Rüyayla Gerçek Karışıyor: BORA BORA

Tahiti, diğer adıyla Fransız Polinezya’sının en meşhur adası Bora Bora’ya dört farklı uçak yolculuğundan sonra ulaşmanız 35 saati bulabiliyor. Adaya gitmek için en ideal zaman mart-kasım arası, kalan zamanın yağışlı olma ihtimali çok yüksek. Temmuz ve ağustos ayları iğne atsanız yere düşmeyecek kadar kalabalık, fiyatlar en yüksek noktada. Başkent Pape’ete’den hareket edip 40 dakikalık bir uçuş sonrasında Bora Bora’da denizin üzerindeki havaalanına iniyorsunuz. Sizi bir otel temsilcisi karşılayıp boynunuza çiçekten kolye takıyor, sonra özel bir tekneye binip otele gidiyorsunuz. Oteller denizin üzerinde inşa edilmiş, lobiye vardığınızda resepsiyonistin aşağıdaki rengârenk tropikal balıkları beslediğini görüyorsunuz. Onca saatlik uçuşlardan sonra insan hangisi gerçek hangisi rüya karıştırıyor... Cibinlikli koskoca bir yatağa doğru ilerlerken oturma grubunun önündeki camın altında ve banyonun zemininde deniz gülümsüyor gene. Günbatımlarının tadını çıkarmak için önde bir veranda var, merdivenlerden aşağıya indiğinizde kendi iskeleniz. Dolabınızdaki paletleri ve deniz gözlüklerini alıp mercanların arasına gizlenmiş balıkları keşfe çıkıyorsunuz. Tahiti’deki adaların çoğu dalmayı sevenler için tam bir cennet.

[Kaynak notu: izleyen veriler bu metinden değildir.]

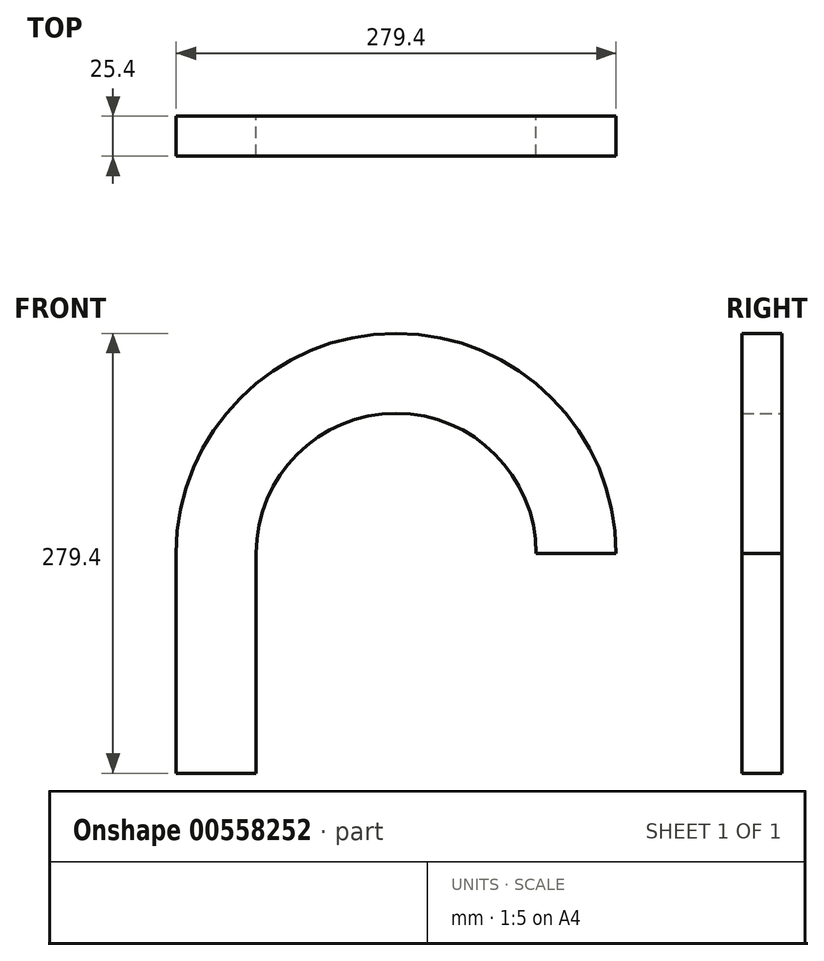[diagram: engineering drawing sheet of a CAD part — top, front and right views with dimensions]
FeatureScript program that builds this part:
annotation { "Feature Type Name" : "Feature", "Feature Type Description" : "" }
export const myFeature = defineFeature(function(context is Context, id is Id, definition is map)
    precondition{}
    {
        {
            var Q0;
            Q0=qCreatedBy(makeId("Front.planeOp"),FACE);
            var sketch = newSketch(context, id + "F0", { "sketchPlane" : qUnion([Q0])});
            skArc(sketch, "E0", {"start": v(139.7, 0) * mm, "mid": v(0, 139.7) * mm, "end": v(-139.7, 0) * mm});
            skArc(sketch, "E1", {"start": v(88.9, 0) * mm, "mid": v(0, 88.9) * mm, "end": v(-88.9, 0) * mm});
            skLineSegment(sketch, "E2", {"start": v(139.7, 0) * mm, "end": v(88.9, 0) * mm});
            skLineSegment(sketch, "E3", {"start": v(-139.7, 0) * mm, "end": v(-139.7, -139.7) * mm});
            skLineSegment(sketch, "E4", {"start": v(-139.7, -139.7) * mm, "end": v(-88.9, -139.7) * mm});
            skLineSegment(sketch, "E5", {"start": v(-88.9, -139.7) * mm, "end": v(-88.9, 0) * mm});
            skSolve(sketch);
        }
        {
            var Q0;
            Q0 = qSketchRegion(id + "F0", true);
            extrude(context, id + "F1", {"entities" : qUnion([Q0]), "depth" : 25.4 * mm, "offsetDistance" : 25.4 * mm});
        }
    });
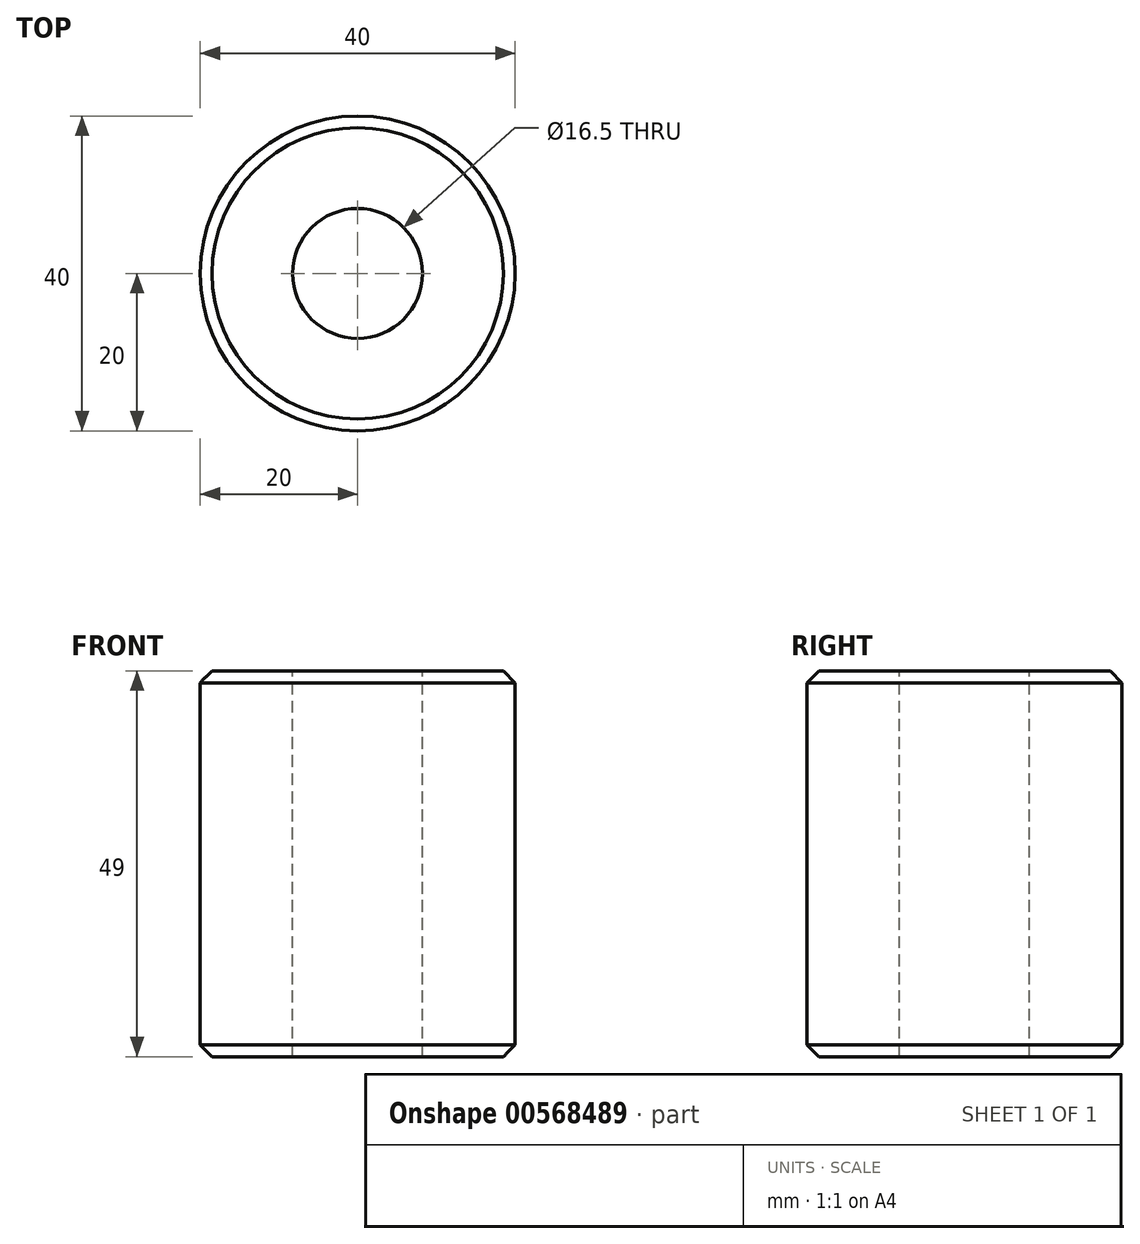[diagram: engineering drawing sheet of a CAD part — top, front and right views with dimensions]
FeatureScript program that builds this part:
annotation { "Feature Type Name" : "Feature", "Feature Type Description" : "" }
export const myFeature = defineFeature(function(context is Context, id is Id, definition is map)
    precondition{}
    {
        {
            var Q0;
            Q0=qCreatedBy(makeId("Front.planeOp"),FACE);
            var sketch = newSketch(context, id + "F0", { "sketchPlane" : qUnion([Q0])});
            skLineSegment(sketch, "E0", {"start": v(0, 0) * mm, "end": v(0, 43.81) * mm, "construction": true});
            skLineSegment(sketch, "E1", {"start": v(0, 49) * mm, "end": v(20, 49) * mm});
            skLineSegment(sketch, "E2", {"start": v(20, 49) * mm, "end": v(20, 0) * mm});
            skLineSegment(sketch, "E3", {"start": v(20, 0) * mm, "end": v(0, 0) * mm});
            skLineSegment(sketch, "E4", {"start": v(0, 49) * mm, "end": v(0, 0) * mm});
            skSolve(sketch);
        }
        {
            var Q0;
            Q0=makeQuery(id+"F0.imprint","IMPRINT",FACE,{"disambiguationData":[TD([[makeQuery(id+"F0.imprint","IMPRINT",EDGE,{"derivedFrom":sQuery(id+"F0.wireOp",EDGE,"E1")}),-1.0]])]});
            var Q1;
            Q1=sQuery(id+"F0.wireOp",EDGE,"E0");
            revolve(context, id + "F1", {"entities" : qUnion([Q0]), "axis" : qUnion([Q1]), "revolveType" : RevolveType.FULL});
        }
        {
            var Q0;
            Q0=makeQuery(id+"F1.opRevolve","SWEPT_FACE",FACE,{"disambiguationData":[OSD([sQuery(id+"F0.wireOp",EDGE,"E1")])]});
            var sketch = newSketch(context, id + "F2", { "sketchPlane" : qUnion([Q0])});
            skPoint(sketch, "E5", {"position": v(0, 0) * mm});
            skSolve(sketch);
        }
        {
            var Q0;
            Q0=sQuery(id+"F2.wireOp",VERTEX,"E5");
            var Q1;
            Q1=makeQuery(id+"F1.opRevolve","SWEPT_BODY",BODY,{"disambiguationData":[OSD([sQuery(id+"F0.wireOp",EDGE,"E1"),sQuery(id+"F0.wireOp",EDGE,"E2"),sQuery(id+"F0.wireOp",EDGE,"E3"),sQuery(id+"F0.wireOp",EDGE,"E4")])]});
            hole(context, id + "F3", {"style" : HoleStyle.SIMPLE, "endStyle" : HoleEndStyle.THROUGH, "holeDiameter" : 16.5 * mm, "isTappedThrough" : true, "tappedDepth" : 12 * mm, "tapClearance" : 3, "locations" : qUnion([Q0]), "scope" : qUnion([Q1])});
        }
        {
            var Q0;
            Q0=makeQuery(id+"F1.opRevolve","SWEPT_EDGE",EDGE,{"disambiguationData":[OSD([sQuery(id+"F0.wireOp",EDGE,"E1"),sQuery(id+"F0.wireOp",EDGE,"E2")])]});
            var Q1;
            Q1=makeQuery(id+"F1.opRevolve","SWEPT_EDGE",EDGE,{"disambiguationData":[OSD([sQuery(id+"F0.wireOp",EDGE,"E2"),sQuery(id+"F0.wireOp",EDGE,"E3")])]});
            chamfer(context, id + "F4", {"entities" : qUnion([Q0, Q1]), "width" : 1.5 * mm, "tangentPropagation" : true});
        }
    });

Doğa, İhtişam Ve Lüks Bir Arada: MAURİTİUS

Moris Adası diye Türkçeye çevirebileceğimiz Mauritius, Hint Okyanusu’nda 2 bin 40 kilometrekareyi bulan adalardan oluşan bir ülke. Nüfusun yüzde 70’ini Hintler oluşturuyor. Adada çok farklı din ve kültürden insan bir arada yaşıyor. Tapınaklar, kiliseler ve camiler birbirine bitişik vaziyette. Otellerse ihtişam ve doğanın bir arada olduğu apayrı bir dünya. Adanın başkenti Port Louis bir liman şehri olmanın tüm avantajlarından faydalanmış. 17’nci yüzyılda şehri kuran Fransızlar buraya krallarının adını vermişler. Sömürge döneminden kalan yapıları göreceğiniz bir yürüyüşle başlayın gezmeye. Limanda bir AVM ve bol sayıda restoran var. Moka Dağları ise harika bir manzara sunuyor, tırmandığınıza değecek. Volunteer Beach’te denize girmeden şehri gezmiş sayılmayacağınız da aklınızda bulunsun.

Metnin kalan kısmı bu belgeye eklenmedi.